## Material to process
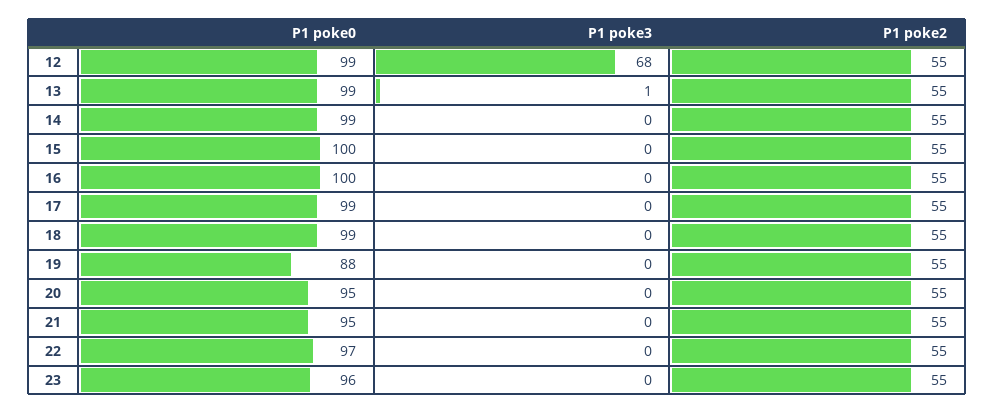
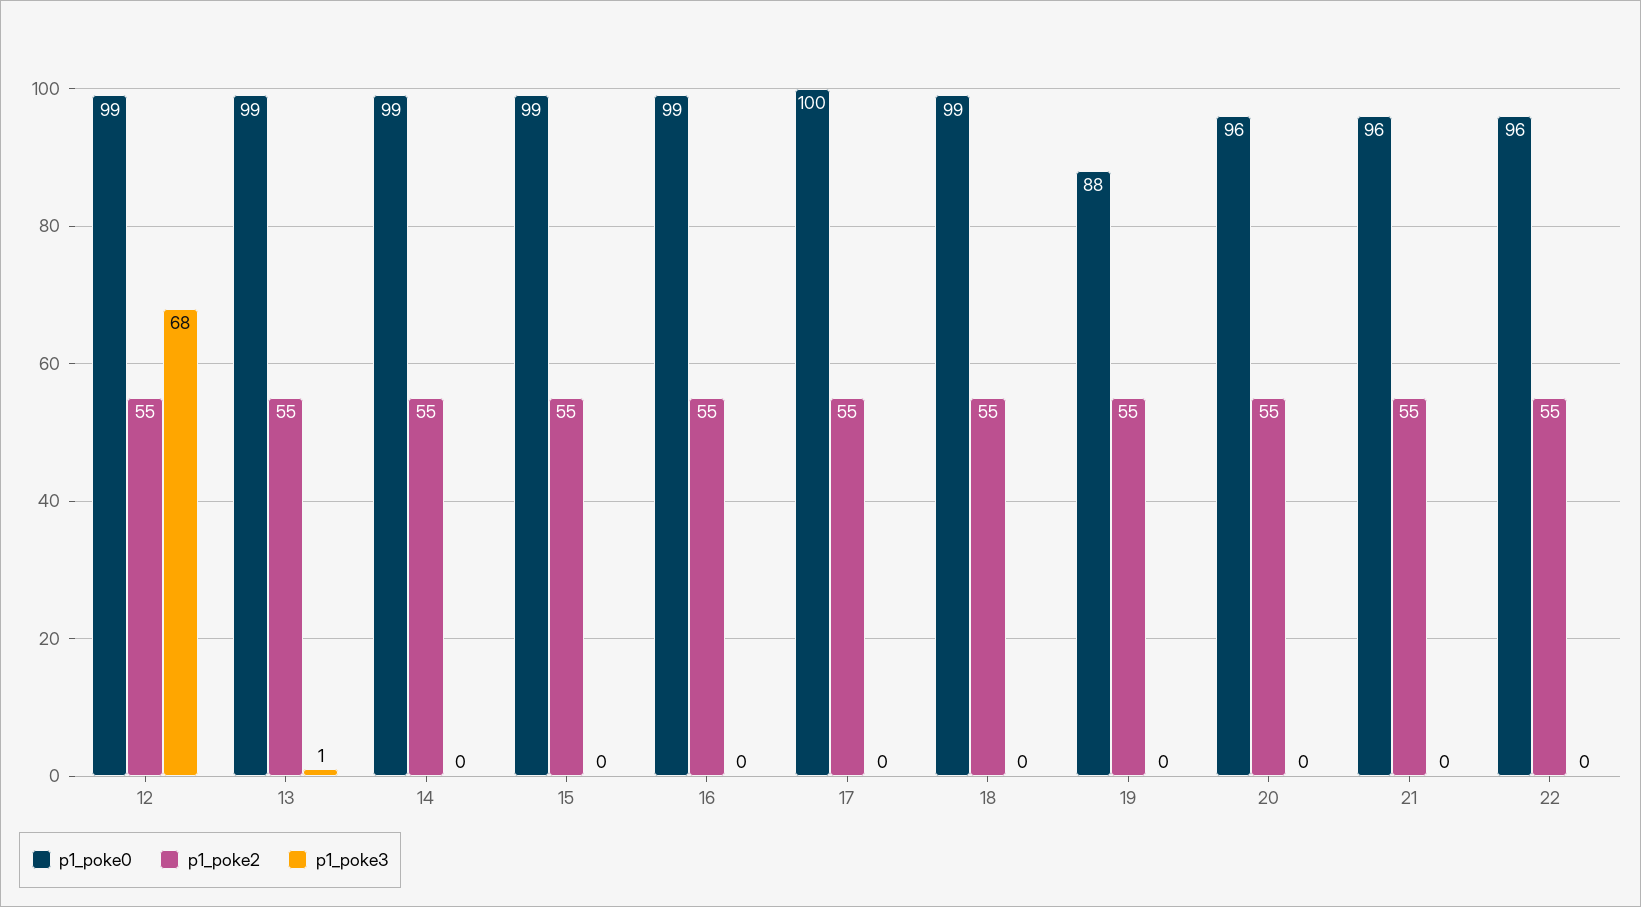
P1 poke0, 15: 100 -> 99
P1 poke0, 16: 100 -> 99
P1 poke0, 17: 99 -> 100
P1 poke0, 20: 95 -> 96
P1 poke0, 21: 95 -> 96
P1 poke0, 22: 97 -> 96
P1 poke0, 23: 96 -> none
P1 poke3, 23: 0 -> none
P1 poke2, 23: 55 -> none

## Directions for this task
Taking the line that contains "P1 poke0, 22: 97 -> 96" as the first and the last line of the material as the final one, transcribe that span exactly and include nothing else.

## Result below
P1 poke0, 22: 97 -> 96
P1 poke0, 23: 96 -> none
P1 poke3, 23: 0 -> none
P1 poke2, 23: 55 -> none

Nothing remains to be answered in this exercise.